Abstract
Purpose :
A feedback mechanism in the post-natal developing eye uses visual cues to control its axial elongation to achieve and maintain good focus, a process termed emmetropization. Here we present a model of how the human retina could use chromatic cues to determine the magnitude and sign of defocus in complex visual scenes integrated across the entire visual spectrum, that is, using hyperspectral images.
Methods :
We extended a model based on tree shrews (Gawne and Norton 2020) to the human eye, assuming that the activities of human medium- and long-wavelength sensitive cones ("M+LWS") are added together as a single value. We applied this model to 26 hyperspectral images of real-world scenes (Chakrabarty and Zickler 2011). For each hyperspectral image we calculated the radially averaged spatial frequency spectra for both SWS and M+LWS cone classes at several levels of simulated defocus. We define a "hyperspectral drive" as the difference between the averaged signal amplitude of the two cones classes, SWS - (M+LWS), at different spatial frequencies.
Results :
Fig.1 illustrates the hyperspectral drive as a function of image defocus for six representative spatial frequencies. At 0.25 and 0.5 cycled per degree (CPD), the drive is highly variable and not very accurate (drive not consistently zero at 0 D defocus).

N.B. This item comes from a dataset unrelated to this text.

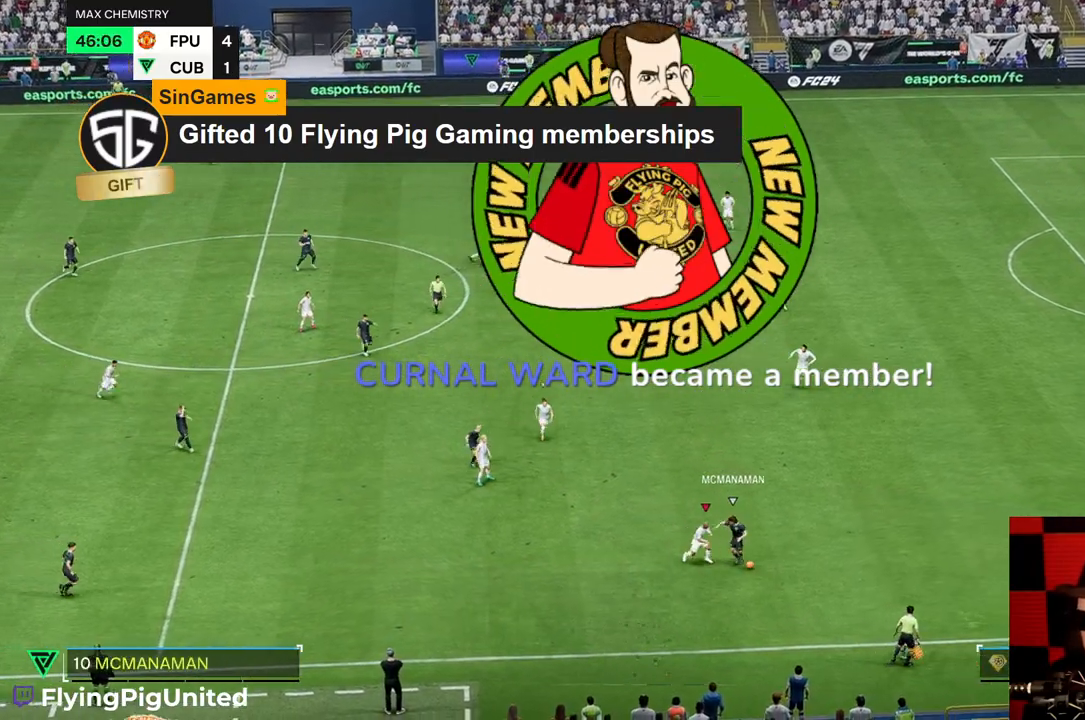
{"buttons": [], "left_stick": "right", "right_stick": "center", "events": [[283, "left_stick", "down-right"], [450, "left_stick", "right"]]}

At 1 CPD the drive function is less variable across scenes and more accurate. At 2 CPD the drive is even less variable and still accurate, but loses effectiveness beyond about ±2D of defocus. At 10 CPD, the range of the drive function shrinks to less than ±1 D.
Conclusions :
Emmetropization likely uses multiple visual cues, and even for chromatic ones, likely integrates them across some range of spatial frequencies. However, this analysis suggests that there is a “sweet spot” for the use of chromatic signals in emmetropization roughly in the range of 1-2 CPD, within the resolution of the widely-spaced SWS cones.
This is a 2021 ARVO Annual Meeting abstract.